Step 5: Record the amendment with the county

A CC&R amendment is not effective until it's recorded in the public land records for the county where the community is located. This is the step that makes the change legally binding - and the step most commonly missed or delayed.

Work with your HOA attorney to prepare the final recorded document. Recording fees vary by county but are typically modest. Once recorded, you'll receive a recording confirmation with the official document number.

Update all copies of the governing documents held by the association, your management company (if any), and your document storage system.
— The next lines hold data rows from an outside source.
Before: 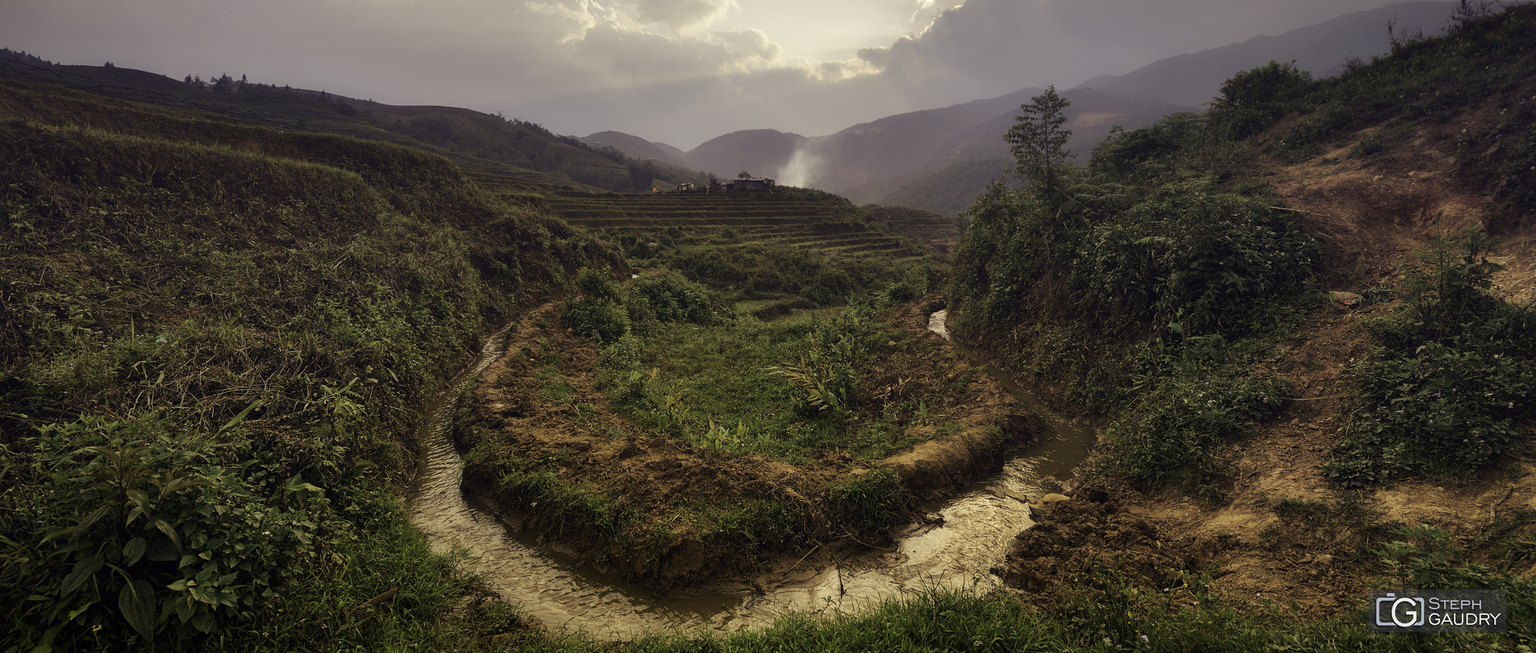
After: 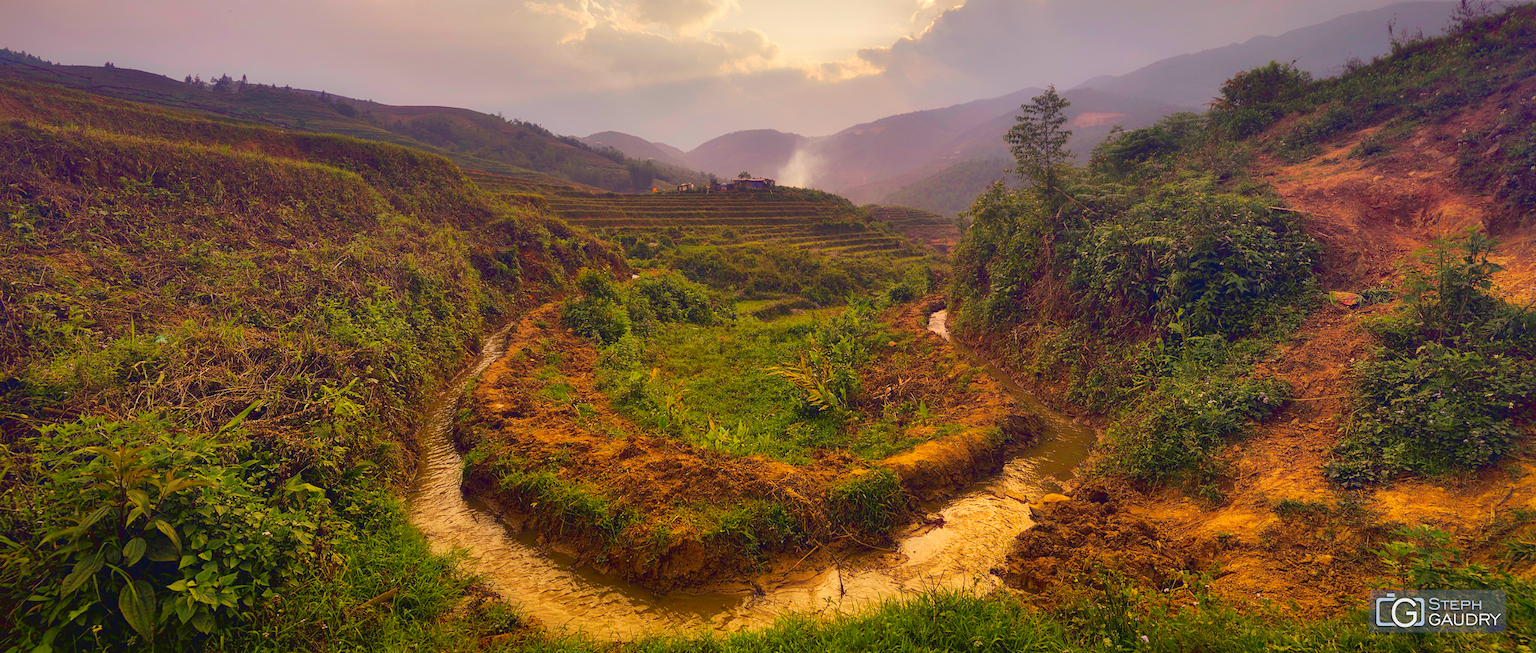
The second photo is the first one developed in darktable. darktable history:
shadows and highlights: on, module defaults
tone curve: curves: ch0 [(0, 0.028) (0.138, 0.156) (0.468, 0.516) (0.754, 0.823) (1, 1)], color space Lab, linked channels, preserve colors none
color balance rgb: linear chroma grading › global chroma 15%, perceptual saturation grading › global saturation 30%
Homeowners should be notified that the amendment has been adopted and recorded.

What the HUD fair housing guidelines mean for your amendment

Any amendment that affects how the community is used - who can live there, what activities are permitted, how complaints are handled - should be reviewed for fair housing compliance. Some CC&R provisions that were standard decades ago (restricting residency in ways that tracked race or national origin, for example) are now illegal, and your attorney should confirm that the overall document doesn't contain language that creates liability.
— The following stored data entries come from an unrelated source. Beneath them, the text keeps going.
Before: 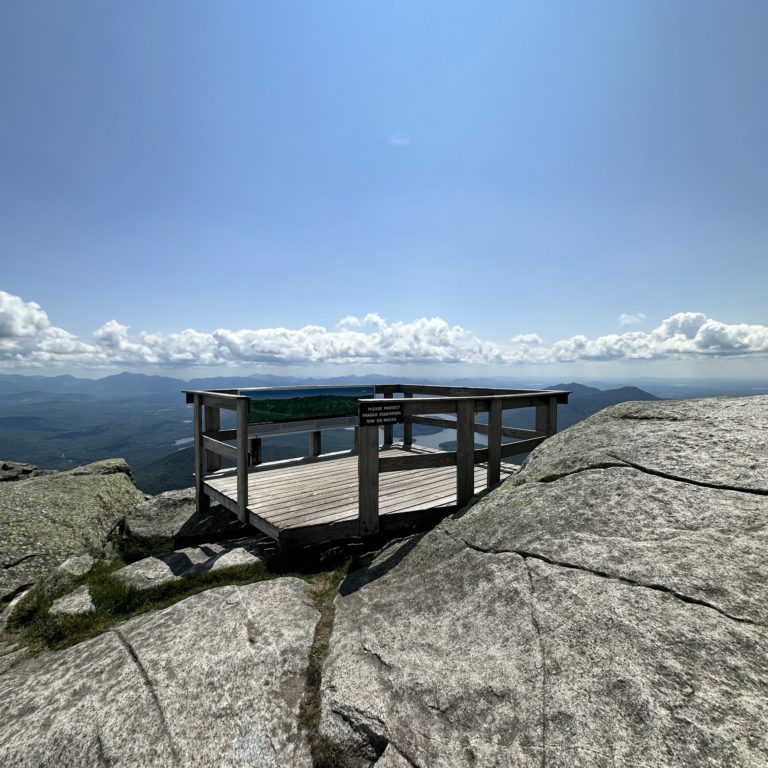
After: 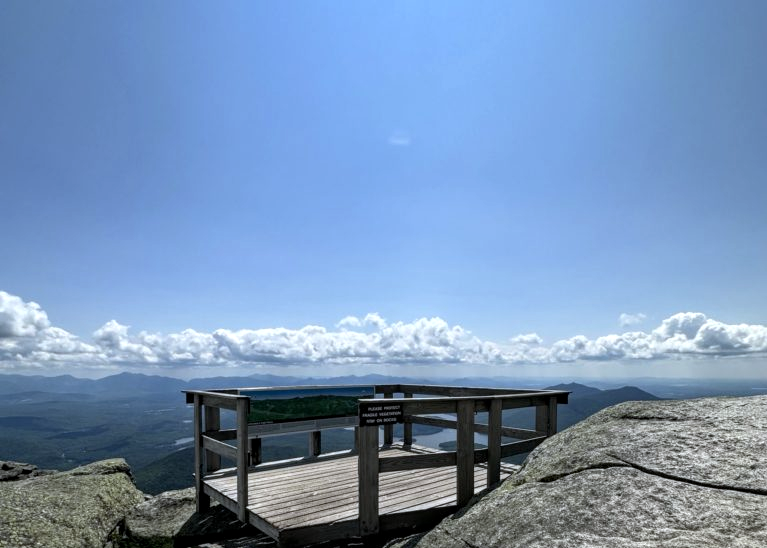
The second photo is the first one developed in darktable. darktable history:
white balance: red 0.976, blue 1.04
local contrast: on, module defaults
crop: bottom 28.576%
base curve: curves: ch0 [(0, 0) (0.472, 0.455) (1, 1)], preserve colors none
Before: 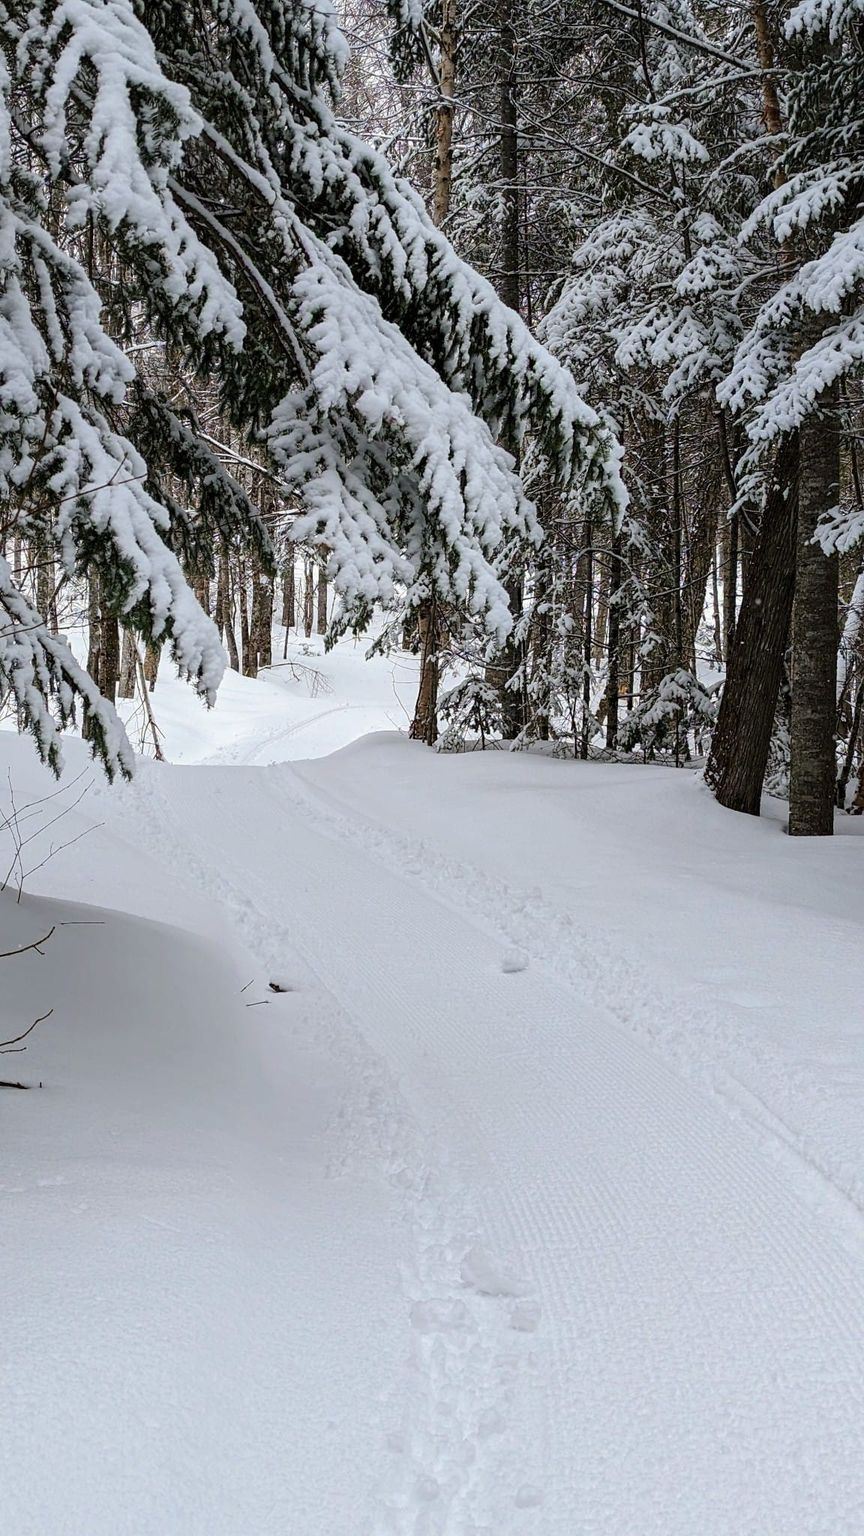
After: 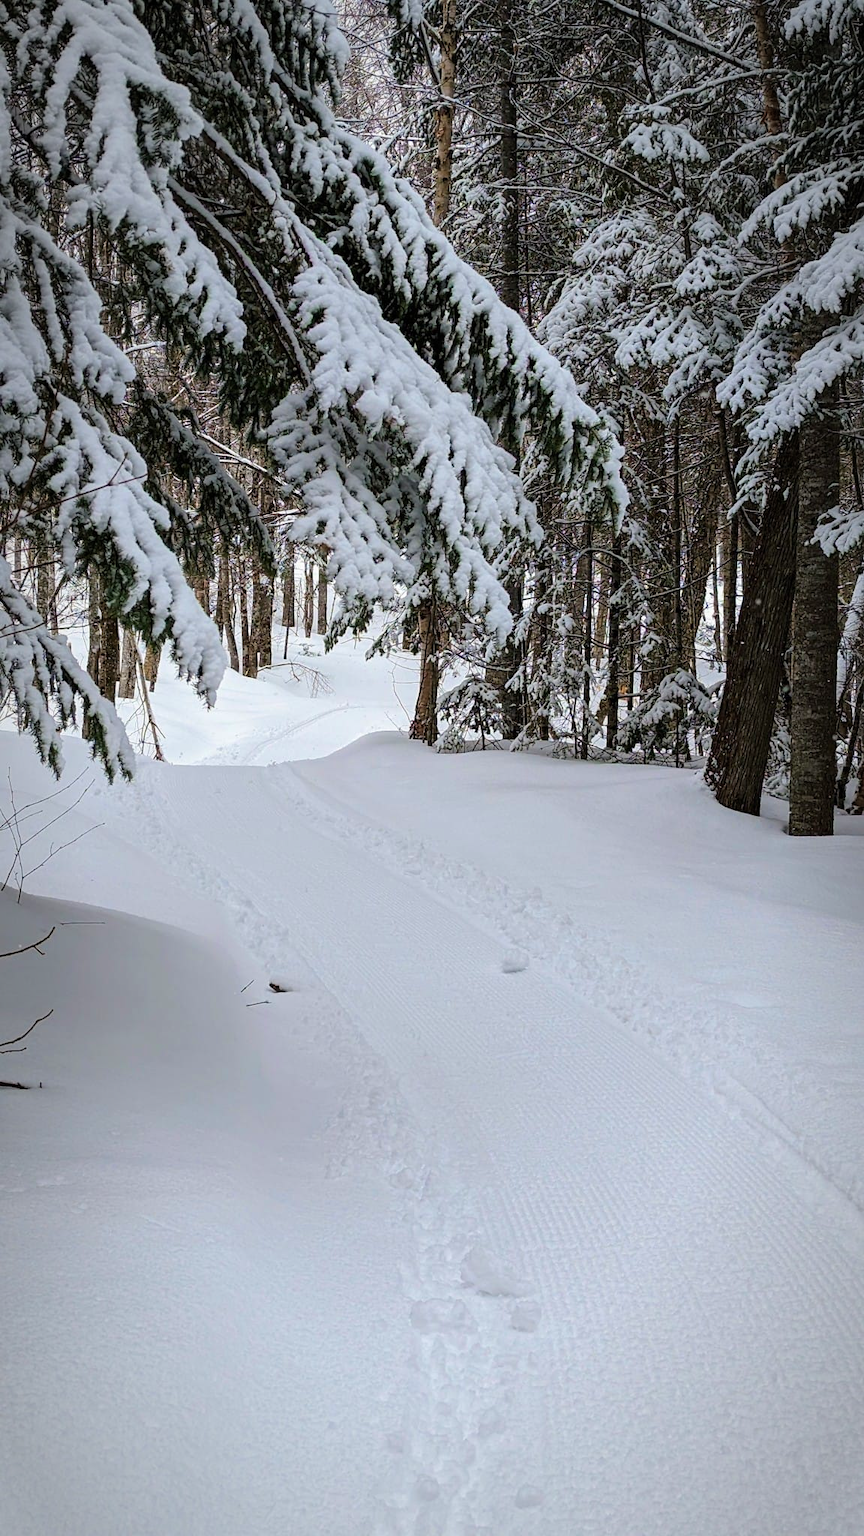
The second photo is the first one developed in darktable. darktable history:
velvia: on, module defaults
vignetting: brightness -0.41, saturation -0.301, automatic ratio true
New amendments that restrict certain uses or require certain behaviors should also pass a fair housing review before they're finalized.

The most common mistakes in CC&R amendments

Reaching out to homeowners too late. Running a vote with minimal notice produces low participation and makes the result harder to defend.

Not getting legal review of the language. Amateur drafting creates provisions that are ambiguous, internally contradictory, or in conflict with state law.

Forgetting to record. The amendment doesn't exist legally until it's in the public record.

Applying the amendment before it's effective. Enforcing a provision that hasn't passed the vote or been recorded is a mistake that can lead to legal exposure.

HOA-OS makes it easier to communicate with all homeowners at once, distribute voting materials, and keep a record of notice delivery and vote documentation. Learn more at hoa-os.com or see our pricing.


Amending the CC&Rs is one of the most significant actions a board can take. Done correctly - with legal guidance, clear communication, and proper recording - it's a legitimate tool for keeping the community's foundational document current. Done carelessly, it creates more problems than it solves.